**Task goal**
Copy the passage on trust funds and equity jurisdiction, starting with "That equity has" and going on through "29 S.E. 249.", and change "cestui" to "beneficiary".

───── Extract to read ─────

What we have said regarding the defendant's liability presupposes, of course, that the defendant took the deposits with notice, actual or constructive, that they represented trust funds, — of which we shall speak further herein.
That equity has jurisdiction in such cases is too well established to require discussion. Wilder's Exrx. v. Wilder, 75 Vt. 178, 53 A. 1072, 25 R.C.L. 1391. Nor is there anything in Hale v. Windsor Savings Bank, 90 Vt. 487, 98 A. 993, when rightly understood, to the contrary. And whenever a trustee refuses to take measures to protect or recover the trust property or is implicated in the wrong to be redressed, the cestui may sue in equity to protect his rights. Zimmerman v. Makepeace, 152 Ind. 199, 52 N.E. 992; Weetjen v. Vibbard, 5 Hun, 265; Neal v. Bleckley, 51 S.C. 506, 29 S.E. 249.

───── The data ─────

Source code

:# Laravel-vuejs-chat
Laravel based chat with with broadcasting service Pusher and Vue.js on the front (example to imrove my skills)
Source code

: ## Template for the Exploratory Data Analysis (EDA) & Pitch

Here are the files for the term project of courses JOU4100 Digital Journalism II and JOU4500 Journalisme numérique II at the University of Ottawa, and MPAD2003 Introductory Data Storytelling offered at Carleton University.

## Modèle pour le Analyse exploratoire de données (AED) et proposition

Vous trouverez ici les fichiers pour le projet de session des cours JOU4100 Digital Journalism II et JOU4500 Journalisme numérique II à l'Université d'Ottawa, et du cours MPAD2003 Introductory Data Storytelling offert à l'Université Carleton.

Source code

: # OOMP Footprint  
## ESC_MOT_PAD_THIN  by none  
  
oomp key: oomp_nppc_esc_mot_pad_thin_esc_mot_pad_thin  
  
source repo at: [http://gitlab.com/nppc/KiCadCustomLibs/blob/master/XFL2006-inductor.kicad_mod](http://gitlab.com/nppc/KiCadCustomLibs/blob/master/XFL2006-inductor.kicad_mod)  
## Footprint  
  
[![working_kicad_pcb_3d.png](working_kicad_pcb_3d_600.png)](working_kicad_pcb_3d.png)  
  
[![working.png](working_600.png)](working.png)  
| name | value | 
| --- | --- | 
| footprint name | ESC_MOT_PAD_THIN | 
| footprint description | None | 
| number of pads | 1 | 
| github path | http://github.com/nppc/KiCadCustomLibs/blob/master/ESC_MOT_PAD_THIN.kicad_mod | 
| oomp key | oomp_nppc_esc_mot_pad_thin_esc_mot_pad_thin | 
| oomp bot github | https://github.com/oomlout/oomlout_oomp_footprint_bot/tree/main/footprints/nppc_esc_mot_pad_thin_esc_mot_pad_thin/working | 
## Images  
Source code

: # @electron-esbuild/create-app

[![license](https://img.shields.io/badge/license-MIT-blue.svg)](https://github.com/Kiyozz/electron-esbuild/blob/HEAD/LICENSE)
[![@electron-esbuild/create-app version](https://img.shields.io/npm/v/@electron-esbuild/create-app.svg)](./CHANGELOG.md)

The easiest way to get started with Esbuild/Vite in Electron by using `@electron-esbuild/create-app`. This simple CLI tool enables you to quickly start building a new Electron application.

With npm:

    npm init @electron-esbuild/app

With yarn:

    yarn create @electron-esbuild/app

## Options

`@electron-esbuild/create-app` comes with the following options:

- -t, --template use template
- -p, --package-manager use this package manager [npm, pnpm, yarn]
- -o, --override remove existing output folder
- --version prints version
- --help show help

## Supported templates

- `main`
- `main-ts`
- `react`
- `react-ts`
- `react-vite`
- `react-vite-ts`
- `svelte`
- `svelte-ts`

─────

**Result of this exercise**
That equity has jurisdiction in such cases is too well established to require discussion. Wilder's Exrx. v. Wilder, 75 Vt. 178, 53 A. 1072, 25 R.C.L. 1391. Nor is there anything in Hale v. Windsor Savings Bank, 90 Vt. 487, 98 A. 993, when rightly understood, to the contrary. And whenever a trustee refuses to take measures to protect or recover the trust property or is implicated in the wrong to be redressed, the beneficiary may sue in equity to protect his rights. Zimmerman v. Makepeace, 152 Ind. 199, 52 N.E. 992; Weetjen v. Vibbard, 5 Hun, 265; Neal v. Bleckley, 51 S.C. 506, 29 S.E. 249.